I think Tony's timing was perfect as to his retiring, just before Covid hit.

I have a MS-12 which has the same body as your baritone. Such an amazing tone from a 12-string guitar. :)

A year after buying it used I bought a brand new Talus VS-12 from Tony. Both are amazing instruments. :aok
 

JPF

Member
Messages
8,941
Great list, to which I’d add John Mayes. I don’t know if he’s still building, though.
 

andrekp

Member
Messages
7,089
I think you need to put your preconceived ideas of what is important to you in an acoustic, like hidden fret ends, and just go play a bunch. Acoustics are not at all like electrics. You simply cannot just list a bunch of features ahead of time, then go find the guitar that ticks those boxes. They don’t work that way at all. Two D-28s can sound appreciably different from each other, and if they are separated by a little bit of time, have a very different feel. Additionally, as I noted in another thread, a D-28 can sound less impressive off the shelf than a D-13, but you give that D-28 a month or so, ridden hard, and it will be a completely different guitar than the one you test drove in the store.

So with respect, and with the idea that you don’t know a lot about acoustics by your own admission, you just need to get out there and play a bunch. If you are willing to spend $6k and up for a really great small luthier build, then I think your money is better spent now on a really nice guitar in the $2k-3.5k range, like a good Martin standard, for example, so that you can learn about good acoustics, how they play, how they sound, what matters, how they mature, etc. You can always start at the top, but you won’t understand any of it really. You’ll just be going around telling people how expensive it is and how pretty the wood is. Or worse, become a player with a guitar he feels is too expensive to play anywhere. Happens all the time.
 

bayAreaDude

Member
Messages
3,370
If it gets better than a good Santa Cruz or Collings, I've never seen an example. There are great makers out there who make superb guitars-- one I haven't noticed anyone mention so far is Julius Borges, who's up there with the best of the best, but there are many others, too. However, what you should know if you're thinking of buying a guitar from one of these great luthiers is that you're paying for intangibles as well as for the instrument.
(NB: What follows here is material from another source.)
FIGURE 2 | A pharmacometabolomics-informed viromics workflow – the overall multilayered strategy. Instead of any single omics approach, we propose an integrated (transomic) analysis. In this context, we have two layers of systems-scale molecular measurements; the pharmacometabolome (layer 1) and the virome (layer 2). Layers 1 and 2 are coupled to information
A person like Borges, Millard or Traugott can only make so many instruments, and that's a big part of what you pay for. In practical terms, I don't think you're getting a guitar that's automatically "better" than a fine Cruz or Collings. I'm saying this after 20 years of playing my custom Cruz OM and my Collings guitars side by side, over many nights, with my friends' high-end stuff by Traugott, Olson, Tippen, Bown, and Sobell (of all of them, I liked the Sobells the most.) My ears and my hands tell me that my instruments give up nothing to those luthier-made guitars. Sure, they're fine, and they have their own distinctive tones, but once you're talking about high-end materials and craftsmanship, it's really more about personal preference than superiority of one make over another. And Richard Hoover and Bill Collings know as much about making fine instruments as anyone else in the world.
Totally agree. Collings is always my go-to. Not ruling anything else out, but I'm yet to find anything else that I feel justifies the additional price.
 

FibsonGender

Gold Supporting Member
Messages
77
Many good suggestions here. I'll reiterate Bourgeois though..
I have a 25 year old JOM that is on par with the best Santa Cruz' I've ever played or heard. Sure wouldn't mind having a Collings or Huss and Dalton hanging next to it though.